After spending some time recovering from the surgery, Norris embarked from Canada on 19 December 1917 aboard the Grampian and was posted to the Canadian Engineer Training Depot upon arrival in England. On 6 March 1918 Norris was admitted to the No 14 Canadian General Hospital at Eastbourne suffering from influenza. By the end of April he had been transferred to the Princess Patricia Canadian Red Cross Hospital at Bexhill, with discharge in early June. While in the hospital Norris was taken on strength with the 1st Canadian Engineers Reserve Battalion on the 21st of May.
On 1 November 1918 Sapper Norris Bamford was transferred to the 2nd Canadian Engineers Reserve Battalion and on the 14th was granted permission to wear one Good Conduct Badge. He returned to the 1st CER in January of 1919. Norris embarked for Canada aboard the Aquitania on 18 May 1919, intended residence given as Fort Coulonge.

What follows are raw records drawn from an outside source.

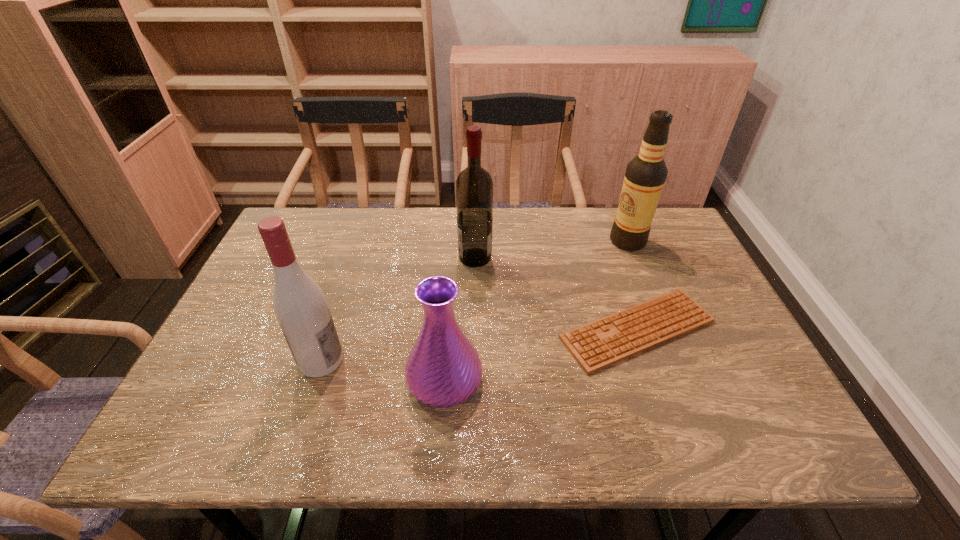
What are the coordinates of `the rightmost alcohol` in the screenshot? It's located at (645, 176).

You are a GUI agent. You are given a task and a screenshot of the screen. Output one action in this format:
    pyautogui.click(x=<x>, y=<y>)
    Task: Click on the second alcohol from left to right
    
    Given the screenshot: What is the action you would take?
    point(474,186)

Find the location of a particular element. This screenshot has width=960, height=540. the nearest alcohol is located at coordinates (300, 306).

Identify the location of the leftmost object. This screenshot has width=960, height=540. (300, 306).

Identify the location of the second shortest object. The image size is (960, 540). (443, 369).

Find the location of a particular element. This screenshot has height=540, width=960. computer keyboard is located at coordinates (596, 345).

Locate an element on the screen. free space located on the label of the rightmost alcohol is located at coordinates (584, 241).

Find the location of a particular element. The height and width of the screenshot is (540, 960). free space located on the label of the rightmost alcohol is located at coordinates (577, 241).

Identify the location of vacant space located 0.050m on the label of the rightmost alcohol. (593, 241).

Locate an element on the screen. Image resolution: width=960 pixels, height=540 pixels. free space located 0.170m on the front and back of the second alcohol from left to right is located at coordinates (550, 258).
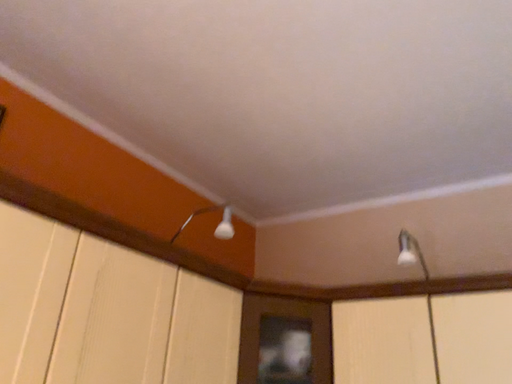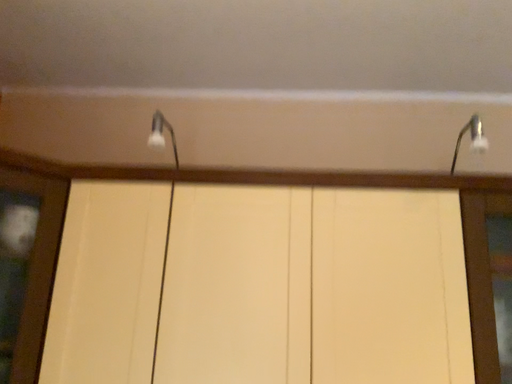
Question: How did the camera likely rotate when shooting the video?

Choices:
 (A) rotated right
 (B) rotated left

Answer: (A)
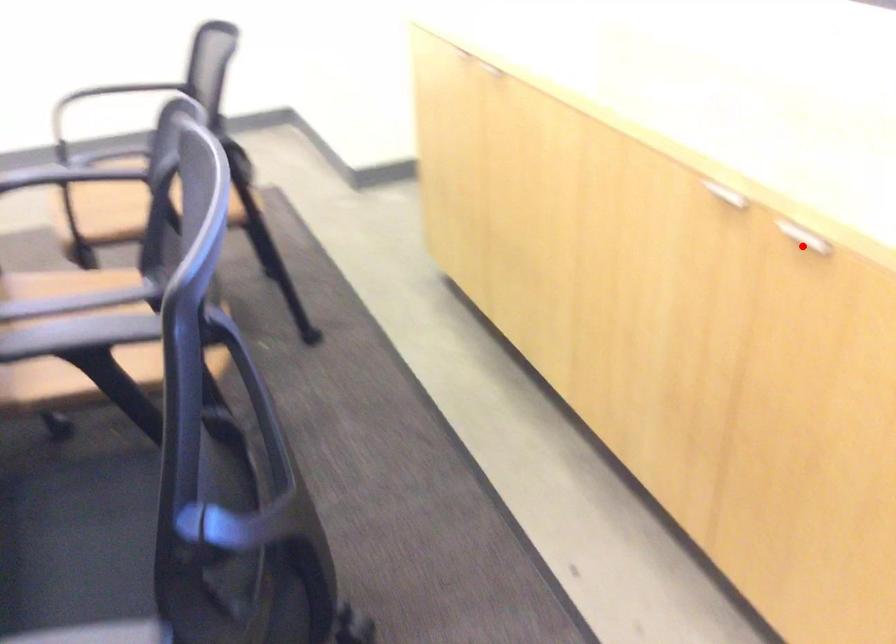
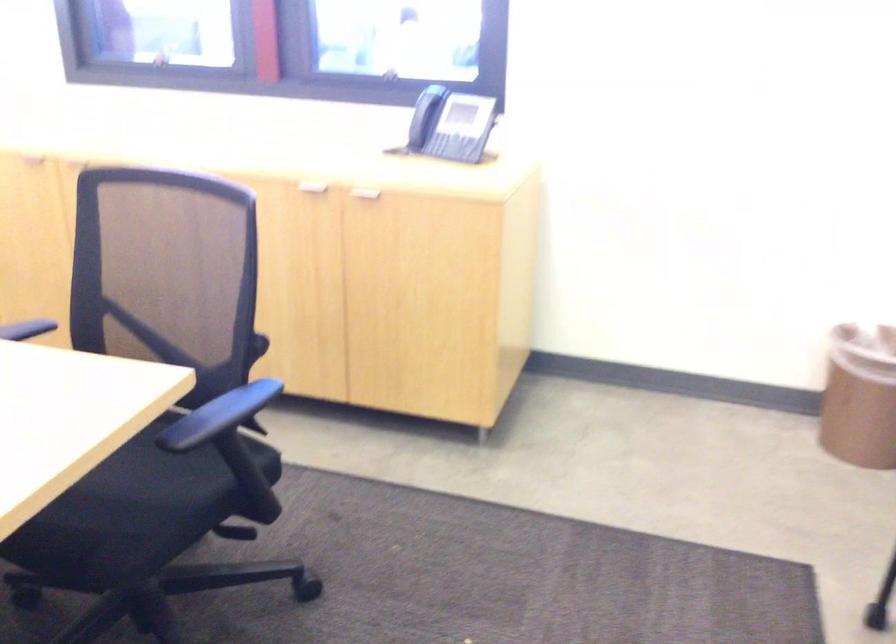
Question: A red point is marked in image1. In image2, is the corresponding 3D point closer to the camera or farther? Reply with the corresponding letter.

Choices:
 (A) The corresponding 3D point is closer.
 (B) The corresponding 3D point is farther.

Answer: (B)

The 1921 Canada census found Norris working as a labourer on the Archibald Balfour farm near the community of Abernethy in the District of Saltcoats in Saskatchewan. A N Bamford, farmer, was listed on the 1945 Voters List for Selkirk, Manitoba and also on the 1953 Voters List for Sioux Lookout in northwestern Ontario as a prospector. At some point Norris ended up in Kenora, Ontario as he died there on 29 July 1960, interred in the Lake of the Woods Cemetery, gravemarker replaced in 2015. An obituary in the local paper could not be found. Norris’ brother George and family had settled in Birtle, Manitoba and a Birtle newspaper report of early August 1960 spoke of Cam and Percy Bamford returning from Kenora where they had attended their uncle’s funeral.